Doug was suited by temperament to organizing people. His work was officially recognized twice by being “mentioned in despatches” and awarded the oak leaf decoration as a result, the first time in December 1941, the second in April 1942. On the second occasion a letter from the Director of Ordnance Services, GHQ, Middle East Forces, congratulated him “most heartily on being mentioned in General Wavell’s Despatches in recognition of the service you have rendered in the Middle East.”

I do not yet know exactly when Doug arrived in Palestine, nor when he left. We know that he was evacuated from St. Nazaire in June 1940 and remained in Britain for training, on the estate of the Marquess of Aylesbury in Wiltshire, for operations in the Middle East.  The Wadi es Sarar depot was completed by the Royal Engineers on 10 March 1941. An invasion of Syria was launched from Palestine in July 1941, and of Persia in August. Assuming that training lasted a few months, and allowing for transport to the Middle East, it seems likely that he arrived in early 1941 or Spring  that year. As for when he left, he was awarded the Africa Star, which recognized service in North Africa from 10 June 1940 to 12 May 1943. We know that he landed in France shortly after D Day in June 1944, so he probably left Palestine in the summer of 1943.

 

Doug returned home for good from Belgium in November 1945 to his young wife Alice and a baby son, Antony, born while he was in France and Belgium. He was a regular visitor to his mother in Grundisburgh where his name and those of his brother George and Leslie are recorded in the church.


The Roll of Honour in Grundisburgh church. George is G. E. Jacobs. Leslie is L. T. Jacobs (Royal Air Force). Doug's regiment is incorrectly listed as RA rather than RAOC

St Mary's Grundisburgh, interior

 

Angels on the roof timbers of St Mary, Grundisburgh, typical of Medieval Suffolk churches.

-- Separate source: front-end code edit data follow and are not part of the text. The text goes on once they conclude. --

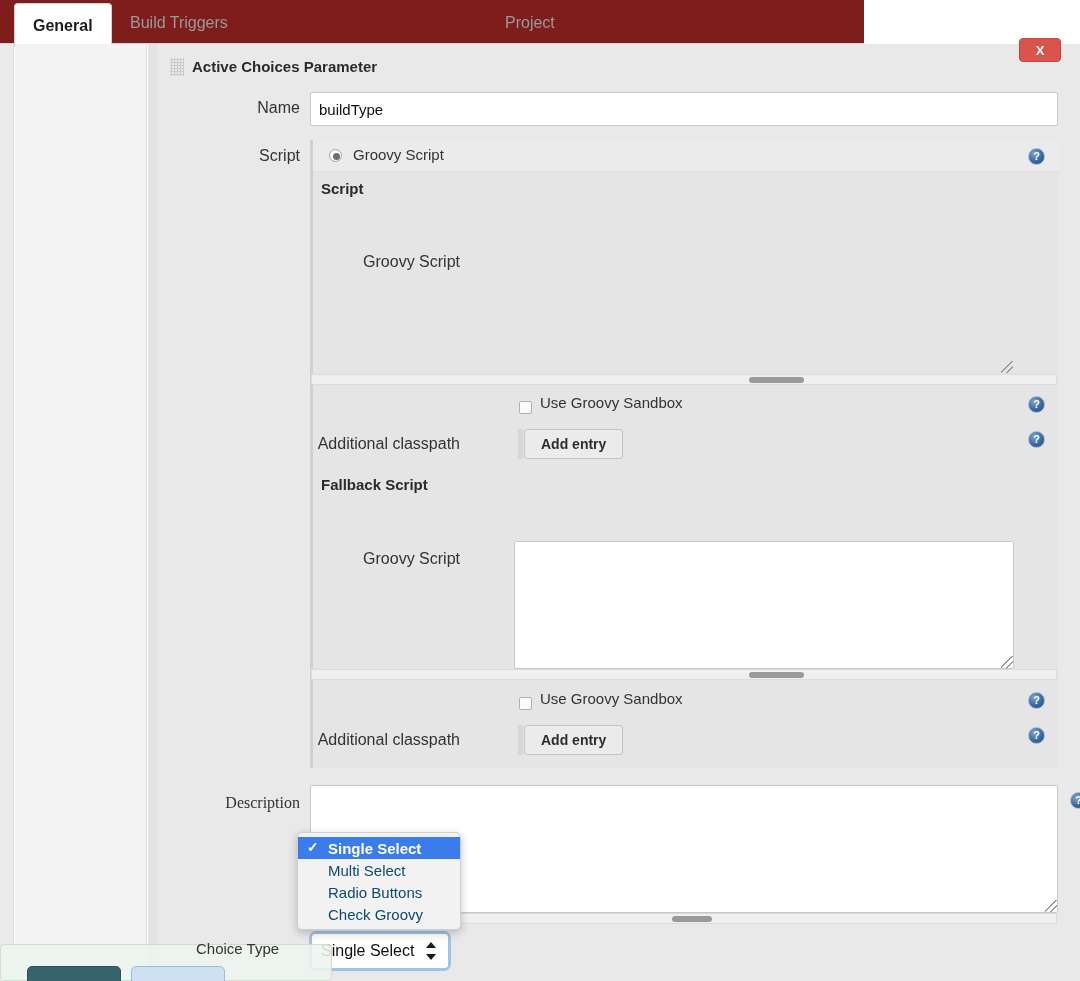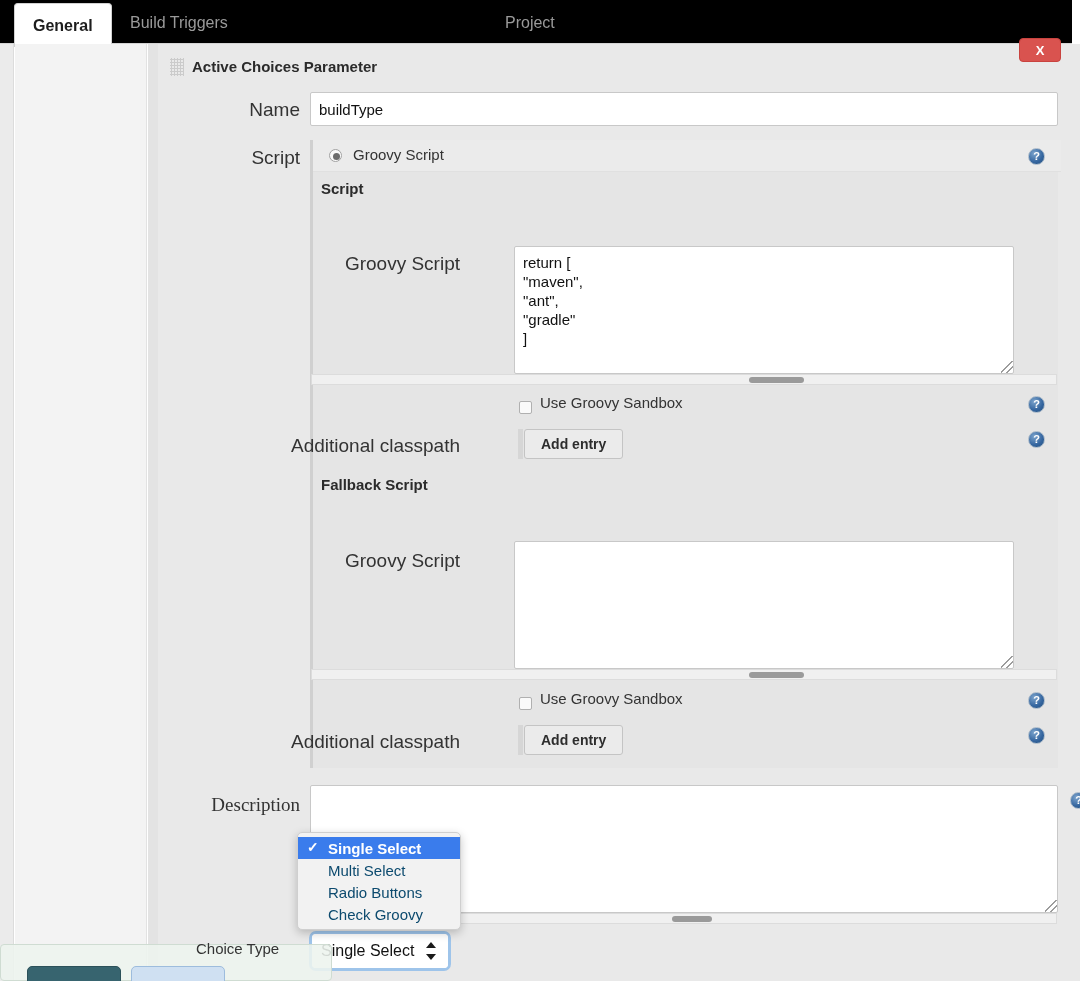--- a/index.html
+++ b/index.html
@@ -19,8 +19,8 @@
   
   .tabbar {
     position: absolute; left: 0; top: 0;
-    width: 1072px; height: 44px;
-    background: #000000;
+    width: 864px; height: 44px;
+    background: #7f1d1d;
     border-bottom: 1px solid #d4d4d4;
   }
   .tab {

These angels must have seemed a world away from Wadi es Sarar

During his time at Wadi es Sarar, Palestine was already a contested space. Doug was clearly aware of increasing tensions between different groups. He was once asked by representatives of one organization to sack his Arab workers. He refused. As an employer of local workers he was aware of the tensions that before the end of the decade would result in one of the most tragic and intransigent conflicts of the century.

 

What happened to his friend Anis and his family after Doug’s departure, or to his friend Friede, we do not know. However, the Palestine Railway ceased to exist at the end of the Palestine war of 1948. Trains were attacked near Wadi es Sarar by armed groups in January and February 1942. The 1948 left the station building in ruins. Its remains still stand, but Wadi es Sarar is now simply a passing point on the line.  Perhaps Anis survived these turbulent times. He may have remained in the new Jewish state or he and his family may have joined the great masses of Palestinians who fled into exile. In either case, as far as I know, my father never saw or heard from his friends again. 

 

A map of the Hulda area in 1942. The Jaffa-Jerusalem line runs down the centre of the map. Wadi es Sarar is to the south, not visible in this map (see map below)

I think we can suppose that 1945-1948 was a perilous time for Anis and his family. The photo of Wadi es Sarar station is in the archives of Kibbutz Hulda. Hulda takes its name from a Palestinian village named Khulda which existed nearby until the 1948 war. The land for the settlement was bought in 1905. The first settlers moved there in 1909. The farm was attacked and evacuated on orders from British forces in 1929, but resettled in 1931. It suffered further attacks 1936-1939. During the 1948 fighting Hulda was a base for  the Jewish military. Ani’s station was therefore in a hotly contested location. Google maps tells me that Wadi es Sara station is a 7.4km. walk from contemporary Hulda, so when intercommunal strife broke out the station will not have been far from any fighting.


 
Map of the Hulda area 1945. Wadi es Sarar is marked bottom right as Sara. Google maps suggests that the station was located slightly south of the point where the rail line crosses the main road to Masmiya and Deir Muheisin. According to this map there was no town or village associated with the station.